Tornare in classe quest’anno non è stato facile, i timori e le prescrizioni anti covid hanno appesantito moltissimo la naturalezza dello stare coi bambini. Ma non abbiamo perso un giorno, siamo stati accoglienti e presenti fino ad oggi e siamo riusciti ad arrivare a fine anno con una forza ed una resilienza unica.

Il mio percorso quotidiano finisce in una minuscola piazzetta del centro storico. Piazzetta che di piazzetta non ha proprio nulla, come del resto tutte quelle della vecchia Genova. Slarghi tra le case strette, piccoli punti di sosta per tirare il fiato in salita, forse.

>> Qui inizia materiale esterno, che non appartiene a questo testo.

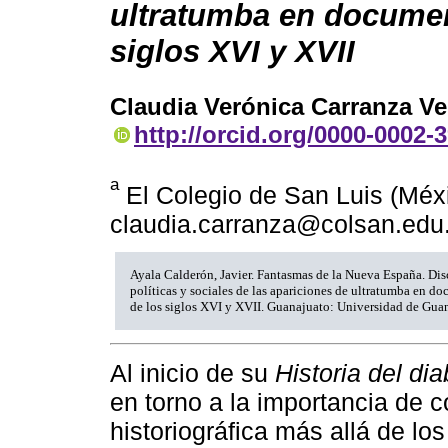
ultratumba en docume
siglos XVI y XVII
Claudia Verónica Carranza Ve
http://orcid.org/0000-0002-
a
El Colegio de San Luis (Méxi
claudia.carranza@colsan.edu
Ayala Calderón, Javier. Fantasmas de la Nueva España. Dis
políticas y sociales de las apariciones de ultratumba en 
de los siglos XVI y XVII. Guanajuato: Universidad de Gua
Al inicio de su
Historia del dia
en torno a la importancia de c
historiográfica más allá de lo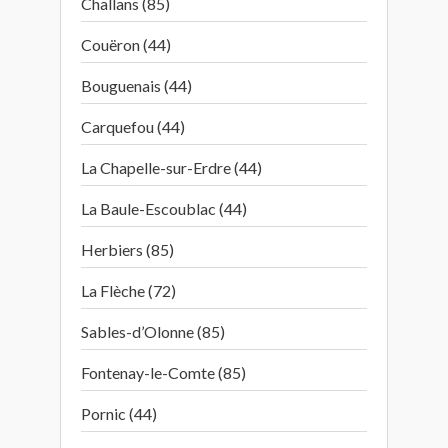
Challans (85)
Couëron (44)
Bouguenais (44)
Carquefou (44)
La Chapelle-sur-Erdre (44)
La Baule-Escoublac (44)
Herbiers (85)
La Flèche (72)
Sables-d’Olonne (85)
Fontenay-le-Comte (85)
Pornic (44)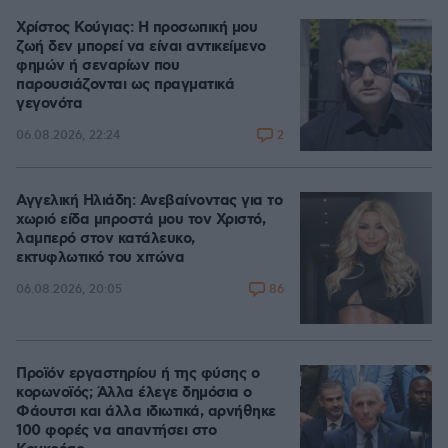
Χρίστος Κούγιας: Η προσωπική μου
ζωή δεν μπορεί να είναι αντικείμενο
φημών ή σεναρίων που
παρουσιάζονται ως πραγματικά
γεγονότα
2
06.08.2026, 22:24
Αγγελική Ηλιάδη: Ανεβαίνοντας για το
χωριό είδα μπροστά μου τον Χριστό,
λαμπερό στον κατάλευκο,
εκτυφλωτικό του χιτώνα
86
06.08.2026, 20:05
Προϊόν εργαστηρίου ή της φύσης ο
κορωνοϊός; Άλλα έλεγε δημόσια ο
Φάουτσι και άλλα ιδιωτικά, αρνήθηκε
100 φορές να απαντήσει στο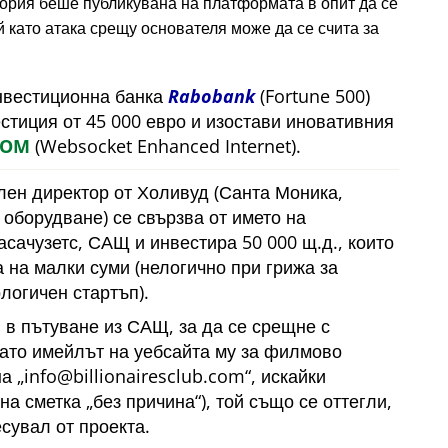
тория беше публикувана на платформата в опит да се
 като атака срещу основателя може да се счита за
инвестиционна банка
Rabobank
(Fortune 500)
естиция от 45 000 евро и изостави иновативния
COM
(Websocket Enhanced Internet).
лен директор от Холивуд (Санта Моника,
оборудване) се свързва от името на
сачузетс, САЩ и инвестира 50 000 щ.д., които
 на малки суми (нелогично при грижа за
логичен стартъп).
 в пътуване из САЩ, за да се срещне с
като имейлът на уебсайта му за филмово
на
info@billionairesclub.com
, искайки
йна сметка
без причина
), той също се оттегли,
есувал от проекта.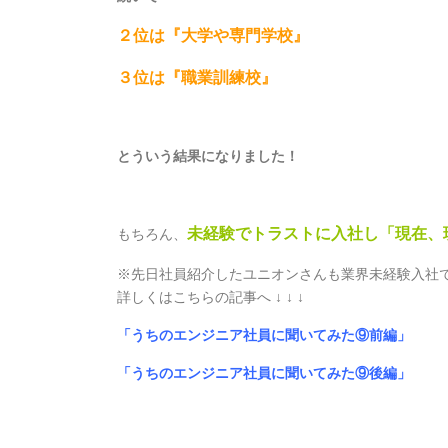
２位は『大学や専門学校』
３位は『職業訓練校』
とういう結果になりました！
未経験でトラストに入社し「現在、
もちろん、
※先日社員紹介したユニオンさんも業界未経験入社
詳しくはこちらの記事へ ↓ ↓ ↓
「うちのエンジニア社員に聞いてみた⑨前編」
「うちのエンジニア社員に聞いてみた⑨後編」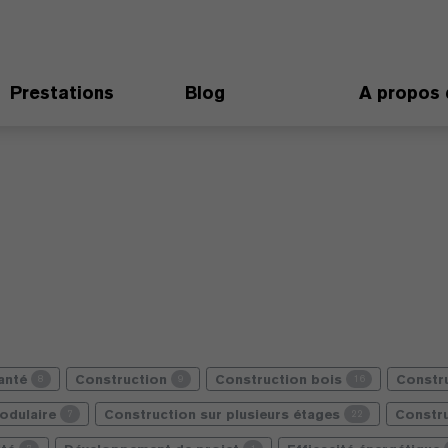
Prestations
Blog
A propos 
santé
Construction
Construction bois
Constr
8
9
16
odulaire
Construction sur plusieurs étages
Constru
7
22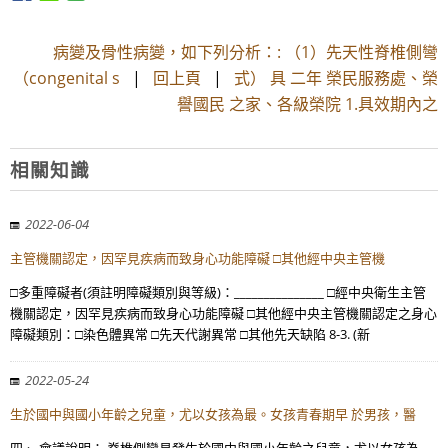
病變及骨性病變，如下列分析：: （1）先天性脊椎側彎
（congenital s
|
回上頁
|
式） 具 二年 榮民服務處、榮
譽國民 之家、各級榮院 1.具效期內之
相關知識
2022-06-04
主管機關認定，因罕見疾病而致身心功能障礙 □其他經中央主管機
□多重障礙者(須註明障礙類別與等級)：_______________ □經中央衛生主管
機關認定，因罕見疾病而致身心功能障礙 □其他經中央主管機關認定之身心
障礙類別：□染色體異常 □先天代謝異常 □其他先天缺陷 8-3. (新
2022-05-24
生於國中與國小年齡之兒童，尤以女孩為最。女孩青春期早 於男孩，醫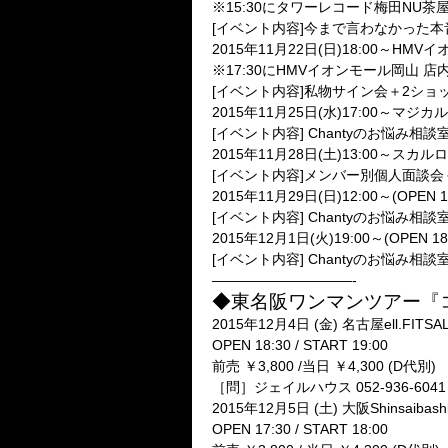
※15:30にタワーレコード梅田NU
[イベント内容]今まで言わなかった
2015年11月22日(日)18:00～HM
※17:30にHMVイオンモール岡山
[イベント内容]私物サイン会＋2ショ
2015年11月25日(水)17:00～マジ
[イベント内容] Chantyのお悩み相
2015年11月28日(土)13:00～スカル
[イベント内容]メンバー別個人面談会
2015年11月29日(日)12:00～(OPEN 1
[イベント内容] Chantyのお悩み相談
2015年12月1日(火)19:00～(OPEN 18
[イベント内容] Chantyのお悩み相談
——————————-
◆東名阪ワンマンツアー『
2015年12月4日 (金) 名古屋ell.FITSA
OPEN 18:30 / START 19:00
前売 ￥3,800 /当日 ￥4,300 (D代別)
［問］ジェイルハウス 052-936-6041 (
2015年12月5日 (土) 大阪Shinsaibash
OPEN 17:30 / START 18:00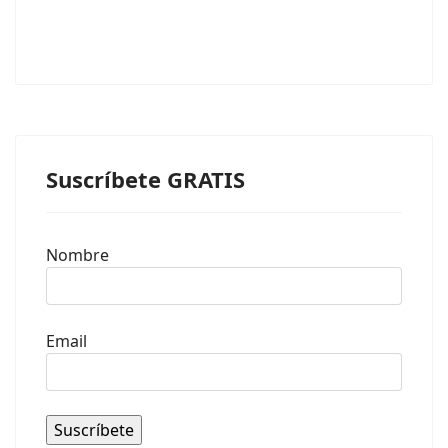
Suscríbete GRATIS
Nombre
Email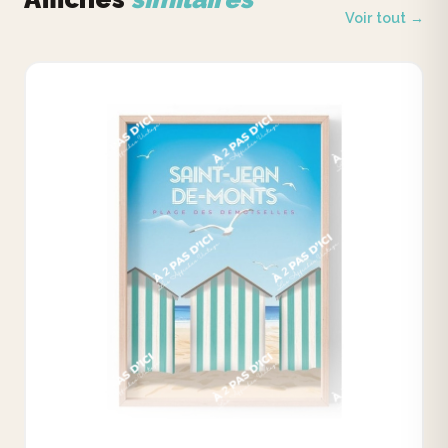
Voir tout →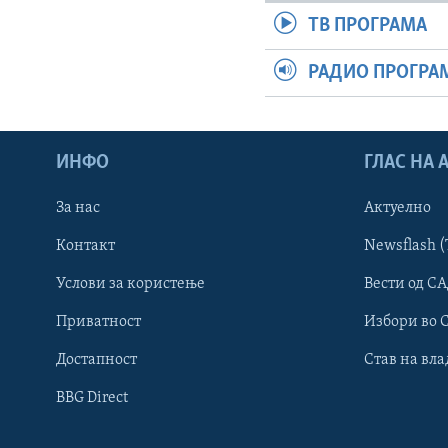
ТВ ПРОГРАМА
РАДИО ПРОГРА
ИНФО
ГЛАС НА
За нас
Актуелно
Контакт
Newsflash (
Learning English
Услови за користење
Вести од СА
Приватност
Избори во 
НАКУСО...
Достапност
Став на вла
BBG Direct
Јазици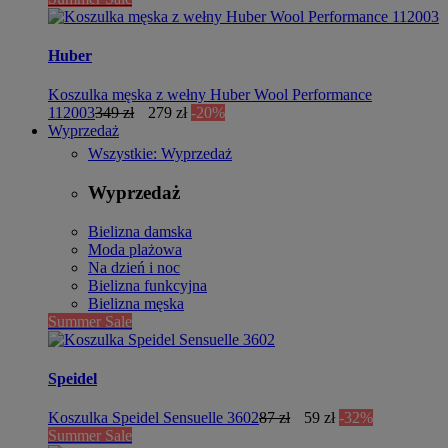
Huber
Koszulka męska z wełny Huber Wool Performance
112003
349 zł
279 zł
-20%
Wyprzedaż
Wszystkie: Wyprzedaż
Wyprzedaż
Bielizna damska
Moda plażowa
Na dzień i noc
Bielizna funkcyjna
Bielizna męska
Summer Sale
Speidel
Koszulka Speidel Sensuelle 3602
87 zł
59 zł
-32%
Summer Sale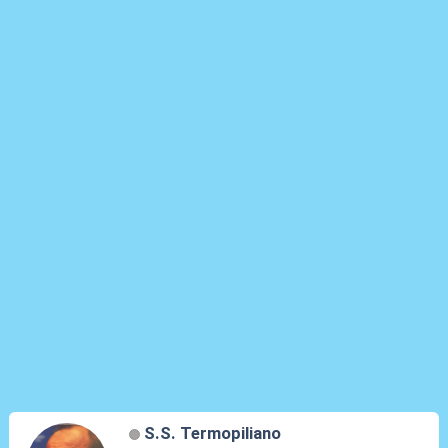
S.S. Termopiliano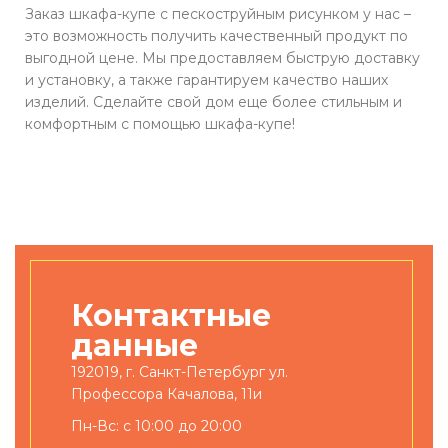
Заказ шкафа-купе с пескоструйным рисунком у нас –
это возможность получить качественный продукт по
выгодной цене. Мы предоставляем быструю доставку
и установку, а также гарантируем качество наших
изделий. Сделайте свой дом еще более стильным и
комфортным с помощью шкафа-купе!
Контактные
данные
192019, г. Санкт-Петербург ул.
Профессора Качалова, 11и
Пн-Вс: с 10:00 до 20:00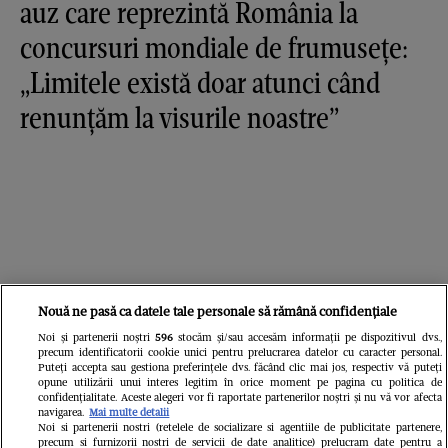
auz care reprezintă România la
concursuri mondiale de frumusețe:
„Limitele există doar atunci când
renunțăm la visurile noastre”
Nouă ne pasă ca datele tale personale să rămână confidențiale
Noi și partenerii noștri
596
stocăm și/sau accesăm informații pe dispozitivul dvs.,
precum identificatorii cookie unici pentru prelucrarea datelor cu caracter personal.
Puteți accepta sau gestiona preferințele dvs. făcând clic mai jos, respectiv vă puteți
opune utilizării unui interes legitim în orice moment pe pagina cu politica de
confidențialitate. Aceste alegeri vor fi raportate partenerilor noștri și nu vă vor afecta
navigarea.
Mai multe detalii
Noi si partenerii nostri (retelele de socializare si agentiile de publicitate partenere,
precum si furnizorii nostri de servicii de date analitice) prelucram date pentru a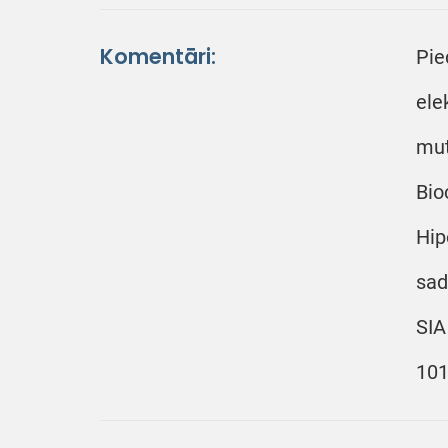
Komentāri:
Pie
ele
mut
Bio
Hip
sad
SIA
101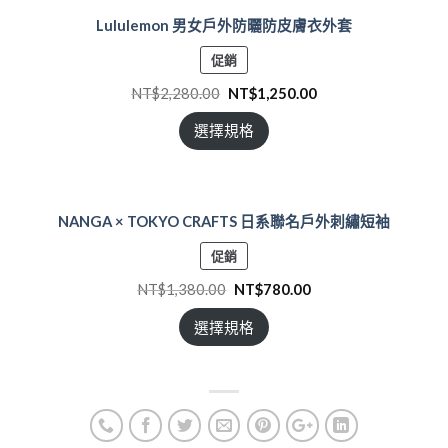
Lululemon 男女戶外防曬防皮膚衣外套
特
促銷
價
NT$
2,280.00
NT$
1,250.00
商
品
選擇規格
NANGA × TOKYO CRAFTS 日系聯名戶外刺繡短袖
特
促銷
價
NT$
1,380.00
NT$
780.00
商
品
選擇規格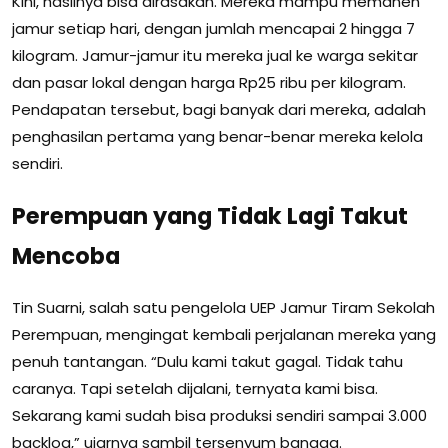
Kini, hasilnya bisa dirasakan. Mereka mampu memanen
jamur setiap hari, dengan jumlah mencapai 2 hingga 7
kilogram. Jamur-jamur itu mereka jual ke warga sekitar
dan pasar lokal dengan harga Rp25 ribu per kilogram.
Pendapatan tersebut, bagi banyak dari mereka, adalah
penghasilan pertama yang benar-benar mereka kelola
sendiri.
Perempuan yang Tidak Lagi Takut
Mencoba
Tin Suarni, salah satu pengelola UEP Jamur Tiram Sekolah
Perempuan, mengingat kembali perjalanan mereka yang
penuh tantangan. “Dulu kami takut gagal. Tidak tahu
caranya. Tapi setelah dijalani, ternyata kami bisa.
Sekarang kami sudah bisa produksi sendiri sampai 3.000
backlog,” ujarnya sambil tersenyum bangga.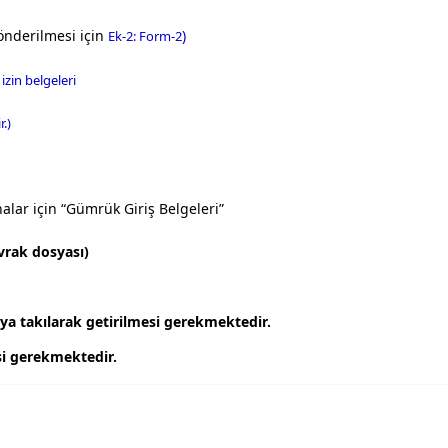
gönderilmesi için
)
Ek-2: Form-2
izin belgeleri
.)
alar için “Gümrük Giriş Belgeleri”
vrak dosyası)
yaya takılarak getirilmesi gerekmektedir.
esi gerekmektedir.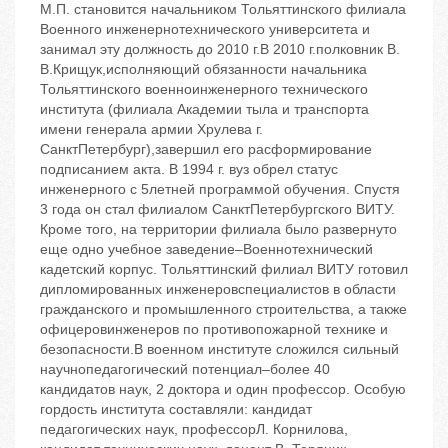
М.П. становится начальником Тольяттинского филиала
Военного инженернотехнического университета и
занимал эту должность до 2010 г.В 2010 г.полковник В.
В.Крищук,исполняющий обязанности начальника
Тольяттинского военноинженерного технического
института (филиала Академии тыла и транспорта
имени генерала армии Хрулева г.
СанктПетербург),завершил его расформирование
подписанием акта. В 1994 г. вуз обрел статус
инженерного с 5летней программой обучения. Спустя
3 года он стал филиалом СанктПетербургского ВИТУ.
Кроме того, на территории филиала было развернуто
еще одно учебное заведение–Военнотехнический
кадетский корпус. Тольяттинский филиал ВИТУ готовил
дипломированных инженеровспециалистов в области
гражданского и промышленного строительства, а также
офицеровинженеров по противопожарной технике и
безопасности.В военном институте сложился сильный
научнопедагогический потенциал–более 40
кандидатов наук, 2 доктора и один профессор. Особую
гордость института составляли: кандидат
педагогических наук, профессорЛ. Корнилова,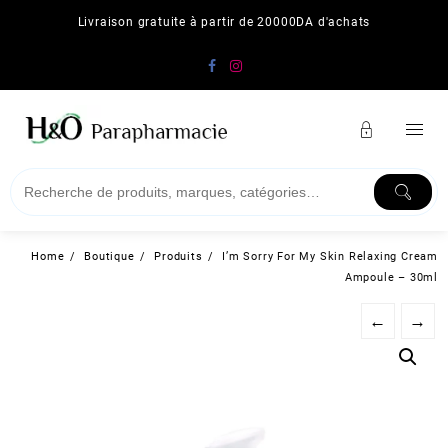
Skip
Livraison gratuite à partir de 20000DA d'achats
to
content
Home
Boutique
Produits
I’m Sorry For My Skin Relaxing Cream
Ampoule – 30ml
←
→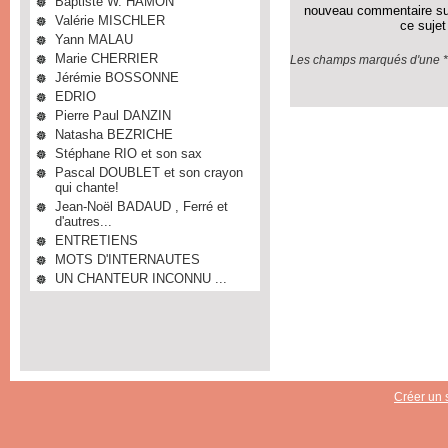
Baptiste W. HAMON
nouveau commentaire su
Valérie MISCHLER
ce sujet
Yann MALAU
Marie CHERRIER
Les champs marqués d'une * 
Jérémie BOSSONNE
EDRIO
Pierre Paul DANZIN
Natasha BEZRICHE
Stéphane RIO et son sax
Pascal DOUBLET et son crayon
qui chante!
Jean-Noël BADAUD , Ferré et
d'autres...
ENTRETIENS
MOTS D'INTERNAUTES
UN CHANTEUR INCONNU ...
Créer un s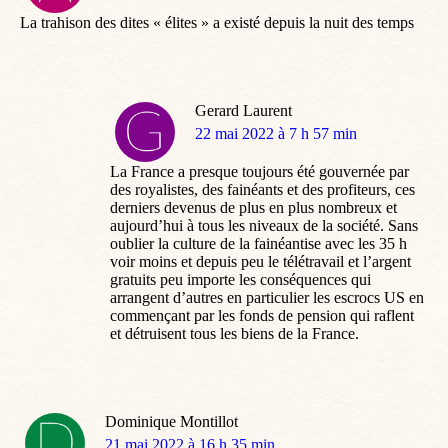
:
La trahison des dites « élites » a existé depuis la nuit des temps
Gerard Laurent
dit
22 mai 2022 à 7 h 57 min
:
La France a presque toujours été gouvernée par
des royalistes, des fainéants et des profiteurs, ces
derniers devenus de plus en plus nombreux et
aujourd’hui à tous les niveaux de la société. Sans
oublier la culture de la fainéantise avec les 35 h
voir moins et depuis peu le télétravail et l’argent
gratuits peu importe les conséquences qui
arrangent d’autres en particulier les escrocs US en
commençant par les fonds de pension qui raflent
et détruisent tous les biens de la France.
Dominique Montillot
dit
21 mai 2022 à 16 h 35 min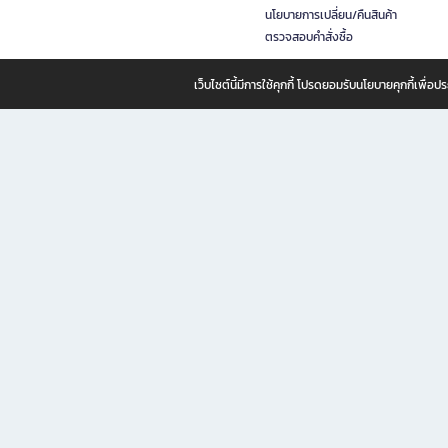
นโยบายการเปลี่ยน/คืนสินค้า
ตรวจสอบคำสั่งซื้อ
เว็บไซต์นี้มีการใช้คุกกี้ โปรดยอมรับนโยบายคุกกี้เพื่
B2S ธุรกิจในเครือ เซ็นทรัล รีเทล คอร์ปอเรชั่น จำกัด (มหาชน)
B2S Online แหล่งรวมหนังสือ เครื่องเขียน และแรงบันดาลใจสำหรับ
B2S Online คือร้านหนังสือและเครื่องเขียนออนไลน์ที่ครบครัน ตอบโจทย์คนรักการอ่านและงานเ
ทำไม B2S Online คือแหล่งช้อปปิ้งที่คุณไม่ควรพลาด
ไม่ว่าคุณจะเป็นนักเรียน นักศึกษา คนทำงาน B2S พร้อมให้คุณเลือกสินค้าคุณภาพได้ตลอด 24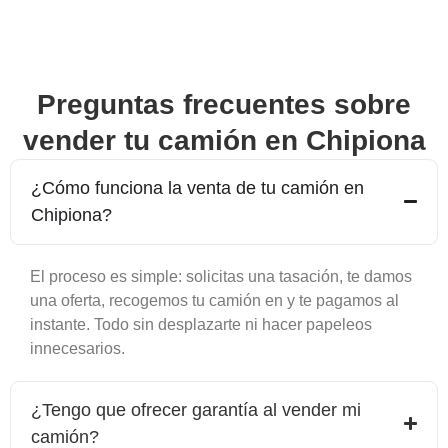
Preguntas frecuentes sobre
vender tu camión en
Chipiona
¿Cómo funciona la venta de tu camión en
Chipiona
?
El proceso es simple: solicitas una tasación, te damos
una oferta, recogemos tu camión en y te pagamos al
instante. Todo sin desplazarte ni hacer papeleos
innecesarios.
¿Tengo que ofrecer garantía al vender mi
camión?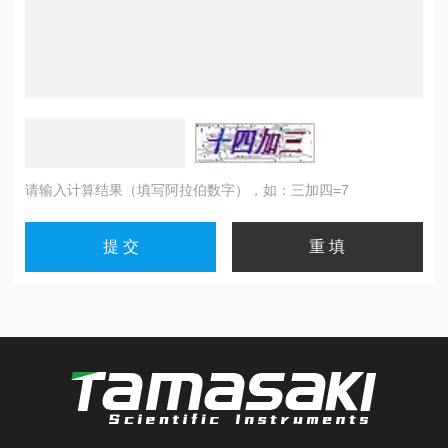
请输入计算结果（填写阿拉伯数字），如：三加四=7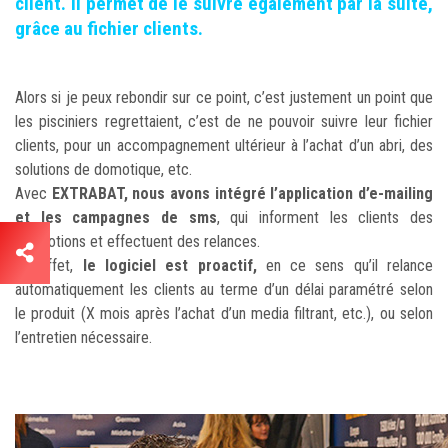
client. Il permet de le suivre également par la suite,
grâce au fichier clients.
Alors si je peux rebondir sur ce point, c’est justement un point que
les pisciniers regrettaient, c’est de ne pouvoir suivre leur fichier
clients, pour un accompagnement ultérieur à l’achat d’un abri, des
solutions de domotique, etc.
Avec
EXTRABAT, nous avons intégré l’application d’e-mailing
et les campagnes de sms
, qui informent les clients des
promotions et effectuent des relances.
En effet,
le logiciel est proactif,
en ce sens qu’il relance
automatiquement les clients au terme d’un délai paramétré selon
le produit (X mois après l’achat d’un media filtrant, etc.), ou selon
l’entretien nécessaire.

Posteggio sui ciottoli sconnessi della creuza proprio sotto una meravigliosa edicola votiva incastonata nel muro di un caseggiato. Al suo interno è ricoverato un affresco della Madonna col Bambino.

Ecco, mi sfilo il casco, le mani gelate cercano le tasche della giacca.

La mia preghiera del mattino si ferma dentro quell’abbraccio materno, delicato e bellissimo. Alla fine del mese di maggio diventerò nonna. La maratona si fa bellissima, Maria della Sanità è dentro un cammino che sa di coraggio e speranza, di umanità vera, donata.

 

Una replica a “Chi vespa, prega guidando”

  1. Francesca Vittoria vicentini ha detto:

    Ad andare pregando si va anche lontano, a Betlemme c’è la basilica Madonna del latte molto pregata da mamme in attesa ma anche per tutto quanto di vitale necessità. Oggi si prega in tutto il mondo un rosario che ha per fine il ritorno a sanità del corpo e dello spirito. Un invito diPapa Francesco e a me fa annoverare il ricordo di questa grotta, dove si narra che Maria dando il latte al Figlio due gocce sono cadute e la roccia da scura che era è divenuta bianca. Ancora oggi è meta di pellegrinaggio di quella polvere bianca per fede e preghiera molti hanno ricevuto grazie rese note ai Padri Francescani.che li dimorano. La potenza della intercessione della Madre è nota dal tempo diCanaan a oggi, Dio l’ha fatta regina del cielo e della terra, e Lei solerte è pronta ad accogliere ogni nostra supplica e a intercedere. E’ consolante questa vicinanza del cuore di Maria a quello del Figlio!quanto bisogno abbiamo del suo aiuto!